Belajar Kerendahan Hati dari Arena Debat adalah artikel "beraroma politik" pertama yang kutulis sekaligus artikel pertamaku di Kompasiana. Artikel ini kutulis dua hari setelah "kelahiranku" sebagai Kompasianer di tengah masa kampanye Pemilihan Gubernur DKI tahun 2012 ketika pasangan Jokowi-Ahok digadang-gadang bakal jadi pemenang.
Menurut yang tercatat pada profilku, aku lahir sebagai Kompasianer pada 16 September 2012. Jadi, tahun ini "aku" genap berusia enam tahun, selisih empat tahun dengan "ibu kandungku" Kompasiana yang tahun ini genap sepuluh tahun.
Perjumpaan dengan Kompasiana
Kapan dan bagaimana mengenal Kompasiana tidak dapat kuingat dengan pasti. Jika dirunut, mungkin karena dahulu aku rajin baca Harian Kompas (milik kantor), yang memiliki rubrik "Kompasiana"; mungkin juga karena aku mengakses Kompas.com. Boleh jadi ada woro-woro yang menarikku mulai mengakses www.kompasiana.com.
Sebenarnya, sejak 2007 aku sudah punya blog pribadi "persinggahanku" sebagai tempat relaksasi. Berbeda dengan berbagai kemudahan sekarang, dahulu dengan bermodal otodidak aku sering merasa kesulitan mengelola blog tersebut. Menggunggah tulisan sering kali masih berantakan. Belum lagi kesulitan menambah fitur-fitur menarik juga berpromosi dan/atau mengundang pembaca.
Tak heran bila tawaran Kompasiana menjadi sangat menarik. Blog "keroyokan" yang kala itu digawangi Kang Pepih Nugraha mempersilakan para pembacanya dan semua orang awam untuk turut menulis. Sekejap terpikir bahwa apa yang kutulis nantinya bakal berpotensi memiliki pembaca atau setidaknya akan ada yang "ngepoin".
Kang Pepih Bikin PedeÂ
Awalnya sih kurang pede. Bagaimana tidak? Kompasianer generasi pertama adalah para jurnalis (Kompas) yang hebat; lalu generasi berikut adalah orang-orang tersohor yang dikenal sangat mumpuni dalam bidangnya. Namun, karena situs yang ditawarkan ini konon berbasis metode produksi konten ala "warga biasa" (User Generated Content/UGC) ketidak-pede-an itu pun perlahan luruh.

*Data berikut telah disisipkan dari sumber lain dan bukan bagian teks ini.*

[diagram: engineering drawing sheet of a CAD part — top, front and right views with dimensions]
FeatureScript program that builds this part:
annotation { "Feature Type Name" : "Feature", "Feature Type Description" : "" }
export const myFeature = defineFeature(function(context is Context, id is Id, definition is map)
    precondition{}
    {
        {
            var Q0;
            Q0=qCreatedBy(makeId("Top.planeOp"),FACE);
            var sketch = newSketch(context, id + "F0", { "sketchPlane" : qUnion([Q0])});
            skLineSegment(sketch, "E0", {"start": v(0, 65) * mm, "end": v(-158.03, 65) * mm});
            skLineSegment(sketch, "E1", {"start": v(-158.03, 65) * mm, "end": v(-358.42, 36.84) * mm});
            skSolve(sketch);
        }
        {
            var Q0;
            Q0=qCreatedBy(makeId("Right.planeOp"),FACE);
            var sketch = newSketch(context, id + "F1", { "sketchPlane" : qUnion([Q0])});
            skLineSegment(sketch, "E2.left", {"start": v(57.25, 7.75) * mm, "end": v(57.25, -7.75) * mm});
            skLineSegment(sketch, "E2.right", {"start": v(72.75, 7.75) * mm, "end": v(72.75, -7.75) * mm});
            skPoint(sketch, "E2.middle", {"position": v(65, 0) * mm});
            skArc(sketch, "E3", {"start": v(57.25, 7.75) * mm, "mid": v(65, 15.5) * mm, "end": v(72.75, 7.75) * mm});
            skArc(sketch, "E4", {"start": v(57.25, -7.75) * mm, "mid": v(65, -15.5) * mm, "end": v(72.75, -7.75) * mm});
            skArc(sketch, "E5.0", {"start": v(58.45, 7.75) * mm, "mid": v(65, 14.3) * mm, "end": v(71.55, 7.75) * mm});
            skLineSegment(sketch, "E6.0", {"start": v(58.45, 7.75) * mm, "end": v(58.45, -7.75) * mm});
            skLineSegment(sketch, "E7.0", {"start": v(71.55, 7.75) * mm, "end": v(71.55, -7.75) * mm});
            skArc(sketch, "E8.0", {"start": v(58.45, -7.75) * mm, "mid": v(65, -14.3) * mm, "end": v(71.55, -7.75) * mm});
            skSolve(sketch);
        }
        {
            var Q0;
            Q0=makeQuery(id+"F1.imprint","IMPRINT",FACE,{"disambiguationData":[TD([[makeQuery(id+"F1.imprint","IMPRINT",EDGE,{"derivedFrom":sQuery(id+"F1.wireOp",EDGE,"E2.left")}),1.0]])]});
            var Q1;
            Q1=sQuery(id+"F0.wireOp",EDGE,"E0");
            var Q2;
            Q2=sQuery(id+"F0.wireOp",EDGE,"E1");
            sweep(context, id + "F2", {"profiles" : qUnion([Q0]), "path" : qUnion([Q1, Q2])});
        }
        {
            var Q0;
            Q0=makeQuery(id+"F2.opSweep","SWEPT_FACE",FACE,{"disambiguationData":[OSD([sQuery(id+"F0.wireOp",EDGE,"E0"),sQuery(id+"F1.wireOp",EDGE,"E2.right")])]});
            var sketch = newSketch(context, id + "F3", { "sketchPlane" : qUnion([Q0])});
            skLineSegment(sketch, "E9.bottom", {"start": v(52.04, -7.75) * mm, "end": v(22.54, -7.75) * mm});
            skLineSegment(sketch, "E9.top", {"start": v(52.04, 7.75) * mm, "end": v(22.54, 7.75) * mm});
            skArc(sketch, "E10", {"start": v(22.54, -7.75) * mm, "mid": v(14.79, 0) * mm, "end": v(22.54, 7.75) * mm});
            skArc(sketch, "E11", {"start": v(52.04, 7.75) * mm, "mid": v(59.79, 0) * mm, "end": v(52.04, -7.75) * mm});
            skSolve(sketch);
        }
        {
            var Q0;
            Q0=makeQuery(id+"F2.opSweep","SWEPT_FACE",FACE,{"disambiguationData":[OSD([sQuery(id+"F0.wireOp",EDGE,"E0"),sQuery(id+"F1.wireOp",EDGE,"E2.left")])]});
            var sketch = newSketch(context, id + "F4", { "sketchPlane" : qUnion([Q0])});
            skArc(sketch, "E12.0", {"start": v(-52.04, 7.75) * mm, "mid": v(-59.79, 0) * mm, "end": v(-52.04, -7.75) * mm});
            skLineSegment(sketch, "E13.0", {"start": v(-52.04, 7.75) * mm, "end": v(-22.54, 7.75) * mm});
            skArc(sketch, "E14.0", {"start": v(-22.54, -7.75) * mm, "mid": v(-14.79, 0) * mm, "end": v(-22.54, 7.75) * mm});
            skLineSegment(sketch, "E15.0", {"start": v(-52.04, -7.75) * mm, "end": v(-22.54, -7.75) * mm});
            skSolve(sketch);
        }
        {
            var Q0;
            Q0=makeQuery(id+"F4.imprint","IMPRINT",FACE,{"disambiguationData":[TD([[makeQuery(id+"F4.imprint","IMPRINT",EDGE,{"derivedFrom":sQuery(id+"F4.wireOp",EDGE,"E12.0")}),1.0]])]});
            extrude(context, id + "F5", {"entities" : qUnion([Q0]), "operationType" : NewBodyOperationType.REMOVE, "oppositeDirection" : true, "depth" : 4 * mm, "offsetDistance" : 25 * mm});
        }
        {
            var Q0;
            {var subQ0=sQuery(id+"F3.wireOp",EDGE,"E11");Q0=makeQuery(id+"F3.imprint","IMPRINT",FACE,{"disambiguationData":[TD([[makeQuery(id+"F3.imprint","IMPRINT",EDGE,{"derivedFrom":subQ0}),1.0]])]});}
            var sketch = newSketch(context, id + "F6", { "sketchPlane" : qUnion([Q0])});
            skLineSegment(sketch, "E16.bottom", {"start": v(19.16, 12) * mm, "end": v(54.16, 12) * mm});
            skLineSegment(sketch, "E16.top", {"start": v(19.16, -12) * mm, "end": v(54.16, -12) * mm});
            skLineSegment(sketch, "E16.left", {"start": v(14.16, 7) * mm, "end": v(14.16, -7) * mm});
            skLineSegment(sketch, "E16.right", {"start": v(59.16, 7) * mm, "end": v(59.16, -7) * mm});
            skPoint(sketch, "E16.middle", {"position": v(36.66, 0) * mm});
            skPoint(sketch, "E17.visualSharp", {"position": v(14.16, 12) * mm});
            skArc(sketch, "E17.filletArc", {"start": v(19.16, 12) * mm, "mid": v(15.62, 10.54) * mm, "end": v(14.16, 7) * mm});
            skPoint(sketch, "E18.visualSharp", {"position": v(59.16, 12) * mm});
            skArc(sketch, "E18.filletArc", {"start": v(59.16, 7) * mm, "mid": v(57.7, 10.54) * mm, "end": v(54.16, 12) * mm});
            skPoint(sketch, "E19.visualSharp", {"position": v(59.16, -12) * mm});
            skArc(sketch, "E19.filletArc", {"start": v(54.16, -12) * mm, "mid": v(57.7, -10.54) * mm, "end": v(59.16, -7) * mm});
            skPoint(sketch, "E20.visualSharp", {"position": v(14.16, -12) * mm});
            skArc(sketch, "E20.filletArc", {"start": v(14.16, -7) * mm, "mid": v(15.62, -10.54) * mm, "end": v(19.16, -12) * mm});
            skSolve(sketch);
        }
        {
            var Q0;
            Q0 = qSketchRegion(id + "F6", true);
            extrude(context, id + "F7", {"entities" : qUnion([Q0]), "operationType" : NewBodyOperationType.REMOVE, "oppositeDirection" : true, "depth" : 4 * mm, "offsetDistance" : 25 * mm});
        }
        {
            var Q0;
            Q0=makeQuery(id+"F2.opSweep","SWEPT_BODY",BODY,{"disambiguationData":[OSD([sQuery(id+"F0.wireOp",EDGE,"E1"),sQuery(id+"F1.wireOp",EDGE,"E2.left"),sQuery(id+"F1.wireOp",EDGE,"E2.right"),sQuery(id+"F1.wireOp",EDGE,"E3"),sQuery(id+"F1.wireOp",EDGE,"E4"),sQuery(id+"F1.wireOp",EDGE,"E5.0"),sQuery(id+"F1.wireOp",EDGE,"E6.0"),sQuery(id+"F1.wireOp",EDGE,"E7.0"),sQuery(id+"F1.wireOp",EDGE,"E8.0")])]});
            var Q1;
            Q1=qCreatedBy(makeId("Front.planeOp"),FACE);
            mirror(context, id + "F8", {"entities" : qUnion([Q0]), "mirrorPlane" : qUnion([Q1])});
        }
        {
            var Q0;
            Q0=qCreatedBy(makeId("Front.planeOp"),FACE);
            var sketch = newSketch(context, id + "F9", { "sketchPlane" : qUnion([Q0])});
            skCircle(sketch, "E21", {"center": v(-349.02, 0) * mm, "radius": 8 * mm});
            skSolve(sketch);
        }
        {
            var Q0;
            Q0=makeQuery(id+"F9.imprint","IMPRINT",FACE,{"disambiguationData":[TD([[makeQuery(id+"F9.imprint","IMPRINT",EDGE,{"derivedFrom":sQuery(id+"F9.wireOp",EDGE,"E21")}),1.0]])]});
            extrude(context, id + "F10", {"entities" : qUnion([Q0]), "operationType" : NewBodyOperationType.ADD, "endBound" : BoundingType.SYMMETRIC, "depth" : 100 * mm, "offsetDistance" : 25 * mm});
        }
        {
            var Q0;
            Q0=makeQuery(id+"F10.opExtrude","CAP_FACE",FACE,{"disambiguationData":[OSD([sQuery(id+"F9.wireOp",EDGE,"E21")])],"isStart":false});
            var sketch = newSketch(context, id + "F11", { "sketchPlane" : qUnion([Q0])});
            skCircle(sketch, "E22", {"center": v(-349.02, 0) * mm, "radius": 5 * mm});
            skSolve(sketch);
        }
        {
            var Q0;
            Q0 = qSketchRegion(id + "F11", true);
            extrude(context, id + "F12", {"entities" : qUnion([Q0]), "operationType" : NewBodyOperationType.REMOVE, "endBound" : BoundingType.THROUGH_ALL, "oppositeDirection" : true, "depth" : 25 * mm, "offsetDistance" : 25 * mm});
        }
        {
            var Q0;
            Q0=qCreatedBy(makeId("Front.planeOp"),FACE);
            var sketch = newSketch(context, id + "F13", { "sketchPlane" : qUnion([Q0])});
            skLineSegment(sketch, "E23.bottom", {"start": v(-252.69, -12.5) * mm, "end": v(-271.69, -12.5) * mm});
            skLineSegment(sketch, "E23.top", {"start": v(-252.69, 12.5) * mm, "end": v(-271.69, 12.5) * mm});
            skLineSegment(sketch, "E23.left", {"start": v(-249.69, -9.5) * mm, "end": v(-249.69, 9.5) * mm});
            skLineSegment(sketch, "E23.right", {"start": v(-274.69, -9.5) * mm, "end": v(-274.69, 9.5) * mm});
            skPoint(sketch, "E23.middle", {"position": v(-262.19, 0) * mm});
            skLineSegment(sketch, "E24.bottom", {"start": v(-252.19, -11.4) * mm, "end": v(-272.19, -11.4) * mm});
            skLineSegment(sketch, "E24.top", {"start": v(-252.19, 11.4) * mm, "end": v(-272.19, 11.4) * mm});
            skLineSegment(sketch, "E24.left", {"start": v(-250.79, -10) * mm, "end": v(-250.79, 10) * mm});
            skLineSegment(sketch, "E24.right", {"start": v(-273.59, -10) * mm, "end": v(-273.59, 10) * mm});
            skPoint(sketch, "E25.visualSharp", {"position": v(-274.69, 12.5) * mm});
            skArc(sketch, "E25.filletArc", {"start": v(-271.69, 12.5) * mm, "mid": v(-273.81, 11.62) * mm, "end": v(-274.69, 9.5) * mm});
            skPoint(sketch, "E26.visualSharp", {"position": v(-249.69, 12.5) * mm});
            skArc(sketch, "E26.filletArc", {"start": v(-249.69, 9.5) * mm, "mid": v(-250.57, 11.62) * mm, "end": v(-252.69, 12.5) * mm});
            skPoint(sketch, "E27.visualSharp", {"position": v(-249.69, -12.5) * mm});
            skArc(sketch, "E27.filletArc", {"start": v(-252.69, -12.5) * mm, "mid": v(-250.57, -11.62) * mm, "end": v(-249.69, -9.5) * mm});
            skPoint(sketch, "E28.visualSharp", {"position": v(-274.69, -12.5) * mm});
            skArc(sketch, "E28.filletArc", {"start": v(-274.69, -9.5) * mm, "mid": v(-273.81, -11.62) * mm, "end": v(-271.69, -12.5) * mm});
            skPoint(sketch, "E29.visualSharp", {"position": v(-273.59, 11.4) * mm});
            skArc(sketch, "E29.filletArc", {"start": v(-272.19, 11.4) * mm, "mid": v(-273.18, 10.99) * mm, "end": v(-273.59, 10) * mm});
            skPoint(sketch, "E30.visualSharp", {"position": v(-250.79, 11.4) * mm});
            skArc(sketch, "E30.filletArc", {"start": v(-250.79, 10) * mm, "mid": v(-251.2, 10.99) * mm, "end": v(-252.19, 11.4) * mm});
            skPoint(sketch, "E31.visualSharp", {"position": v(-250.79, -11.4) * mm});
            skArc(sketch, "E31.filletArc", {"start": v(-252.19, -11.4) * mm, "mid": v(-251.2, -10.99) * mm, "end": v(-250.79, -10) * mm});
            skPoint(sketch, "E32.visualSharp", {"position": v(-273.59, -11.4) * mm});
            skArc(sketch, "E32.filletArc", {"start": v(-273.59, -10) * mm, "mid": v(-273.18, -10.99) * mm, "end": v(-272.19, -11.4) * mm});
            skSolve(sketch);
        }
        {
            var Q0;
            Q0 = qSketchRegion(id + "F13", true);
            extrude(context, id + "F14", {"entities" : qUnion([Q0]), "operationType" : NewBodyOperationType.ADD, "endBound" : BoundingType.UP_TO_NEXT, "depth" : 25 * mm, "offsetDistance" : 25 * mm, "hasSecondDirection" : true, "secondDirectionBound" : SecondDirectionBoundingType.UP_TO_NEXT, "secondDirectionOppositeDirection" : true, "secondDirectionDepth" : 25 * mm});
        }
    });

Benar adanya jika Kompasiana menghasilkan konten ala "warga biasa" karena sejauh tidak melanggar etika jurnalisme semua tulisan akan ditayangkan. Kompasianer yang bergabung pun datang dari beragam profesi. Jurnalis, penulis, pejabat, karyawan swasta, PNS, wirausahawan/wati, ibu rumah tangga, mahasiswa, dan banyak lagi.
Benarlah pendapat Kang Pepih dalam bukunya "Kompasiana Etalase Warga Biasa" (GPU, 2013) bahwa Menulis itu Dunia Warga Biasa. Ya, menulis itu bukan kegiatan eksklusif para jurnalis dan orang-orang yang berprofesi sebagai penulis. Pada dasarnya semua orang bisa menulis. Persoalannya hanya mau atau tidak. Akhirnya, alih-alih tetap menjadi silent reader, aku pun merasa cukup nyaman untuk turut menulis dan berkomentar.